_To be done_
Print every line of the listing below, unchanged and in the same order.

(Records from a data source)
------------------------------------------------------------

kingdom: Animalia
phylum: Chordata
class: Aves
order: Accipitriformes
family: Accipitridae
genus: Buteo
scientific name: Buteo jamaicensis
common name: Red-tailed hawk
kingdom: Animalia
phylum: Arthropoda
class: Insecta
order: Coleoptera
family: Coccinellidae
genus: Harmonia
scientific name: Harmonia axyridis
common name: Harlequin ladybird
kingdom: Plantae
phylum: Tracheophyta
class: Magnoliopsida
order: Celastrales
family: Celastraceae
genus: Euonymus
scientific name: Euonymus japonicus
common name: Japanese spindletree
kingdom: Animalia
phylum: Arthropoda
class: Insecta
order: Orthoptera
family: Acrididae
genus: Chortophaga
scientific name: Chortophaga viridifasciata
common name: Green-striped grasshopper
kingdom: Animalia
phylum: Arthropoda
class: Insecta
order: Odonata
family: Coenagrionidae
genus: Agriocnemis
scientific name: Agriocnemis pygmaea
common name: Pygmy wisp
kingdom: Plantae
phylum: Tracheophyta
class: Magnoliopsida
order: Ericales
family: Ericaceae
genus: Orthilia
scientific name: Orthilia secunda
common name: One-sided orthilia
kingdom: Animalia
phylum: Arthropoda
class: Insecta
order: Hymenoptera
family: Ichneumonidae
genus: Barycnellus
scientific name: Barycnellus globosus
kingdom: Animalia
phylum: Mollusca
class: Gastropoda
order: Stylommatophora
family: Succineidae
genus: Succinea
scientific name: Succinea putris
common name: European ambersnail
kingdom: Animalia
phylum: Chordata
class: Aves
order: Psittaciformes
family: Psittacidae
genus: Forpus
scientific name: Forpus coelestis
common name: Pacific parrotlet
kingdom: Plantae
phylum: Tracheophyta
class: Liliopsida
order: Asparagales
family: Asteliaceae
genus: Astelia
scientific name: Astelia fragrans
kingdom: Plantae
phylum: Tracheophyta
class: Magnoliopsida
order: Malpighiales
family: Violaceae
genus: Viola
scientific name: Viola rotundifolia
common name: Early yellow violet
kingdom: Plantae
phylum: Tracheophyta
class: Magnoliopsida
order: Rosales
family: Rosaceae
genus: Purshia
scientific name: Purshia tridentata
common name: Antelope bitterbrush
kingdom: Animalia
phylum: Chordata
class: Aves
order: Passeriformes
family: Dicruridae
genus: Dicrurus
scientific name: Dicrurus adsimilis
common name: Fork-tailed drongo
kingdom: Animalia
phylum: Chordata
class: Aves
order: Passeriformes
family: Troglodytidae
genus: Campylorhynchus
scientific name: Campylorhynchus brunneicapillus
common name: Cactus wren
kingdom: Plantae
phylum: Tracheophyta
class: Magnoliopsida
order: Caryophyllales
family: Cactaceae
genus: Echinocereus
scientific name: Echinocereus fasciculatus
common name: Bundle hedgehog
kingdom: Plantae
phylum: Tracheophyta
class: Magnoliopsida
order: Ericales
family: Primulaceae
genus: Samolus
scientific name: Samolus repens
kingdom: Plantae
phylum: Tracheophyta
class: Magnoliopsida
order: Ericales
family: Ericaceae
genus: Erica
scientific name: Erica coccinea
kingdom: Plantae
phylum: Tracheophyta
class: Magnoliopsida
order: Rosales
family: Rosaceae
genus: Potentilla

------------------------------------------------------------

_Expected output_
kingdom: Animalia
phylum: Chordata
class: Aves
order: Accipitriformes
family: Accipitridae
genus: Buteo
scientific name: Buteo jamaicensis
common name: Red-tailed hawk
kingdom: Animalia
phylum: Arthropoda
class: Insecta
order: Coleoptera
family: Coccinellidae
genus: Harmonia
scientific name: Harmonia axyridis
common name: Harlequin ladybird
kingdom: Plantae
phylum: Tracheophyta
class: Magnoliopsida
order: Celastrales
family: Celastraceae
genus: Euonymus
scientific name: Euonymus japonicus
common name: Japanese spindletree
kingdom: Animalia
phylum: Arthropoda
class: Insecta
order: Orthoptera
family: Acrididae
genus: Chortophaga
scientific name: Chortophaga viridifasciata
common name: Green-striped grasshopper
kingdom: Animalia
phylum: Arthropoda
class: Insecta
order: Odonata
family: Coenagrionidae
genus: Agriocnemis
scientific name: Agriocnemis pygmaea
common name: Pygmy wisp
kingdom: Plantae
phylum: Tracheophyta
class: Magnoliopsida
order: Ericales
family: Ericaceae
genus: Orthilia
scientific name: Orthilia secunda
common name: One-sided orthilia
kingdom: Animalia
phylum: Arthropoda
class: Insecta
order: Hymenoptera
family: Ichneumonidae
genus: Barycnellus
scientific name: Barycnellus globosus
kingdom: Animalia
phylum: Mollusca
class: Gastropoda
order: Stylommatophora
family: Succineidae
genus: Succinea
scientific name: Succinea putris
common name: European ambersnail
kingdom: Animalia
phylum: Chordata
class: Aves
order: Psittaciformes
family: Psittacidae
genus: Forpus
scientific name: Forpus coelestis
common name: Pacific parrotlet
kingdom: Plantae
phylum: Tracheophyta
class: Liliopsida
order: Asparagales
family: Asteliaceae
genus: Astelia
scientific name: Astelia fragrans
kingdom: Plantae
phylum: Tracheophyta
class: Magnoliopsida
order: Malpighiales
family: Violaceae
genus: Viola
scientific name: Viola rotundifolia
common name: Early yellow violet
kingdom: Plantae
phylum: Tracheophyta
class: Magnoliopsida
order: Rosales
family: Rosaceae
genus: Purshia
scientific name: Purshia tridentata
common name: Antelope bitterbrush
kingdom: Animalia
phylum: Chordata
class: Aves
order: Passeriformes
family: Dicruridae
genus: Dicrurus
scientific name: Dicrurus adsimilis
common name: Fork-tailed drongo
kingdom: Animalia
phylum: Chordata
class: Aves
order: Passeriformes
family: Troglodytidae
genus: Campylorhynchus
scientific name: Campylorhynchus brunneicapillus
common name: Cactus wren
kingdom: Plantae
phylum: Tracheophyta
class: Magnoliopsida
order: Caryophyllales
family: Cactaceae
genus: Echinocereus
scientific name: Echinocereus fasciculatus
common name: Bundle hedgehog
kingdom: Plantae
phylum: Tracheophyta
class: Magnoliopsida
order: Ericales
family: Primulaceae
genus: Samolus
scientific name: Samolus repens
kingdom: Plantae
phylum: Tracheophyta
class: Magnoliopsida
order: Ericales
family: Ericaceae
genus: Erica
scientific name: Erica coccinea
kingdom: Plantae
phylum: Tracheophyta
class: Magnoliopsida
order: Rosales
family: Rosaceae
genus: Potentilla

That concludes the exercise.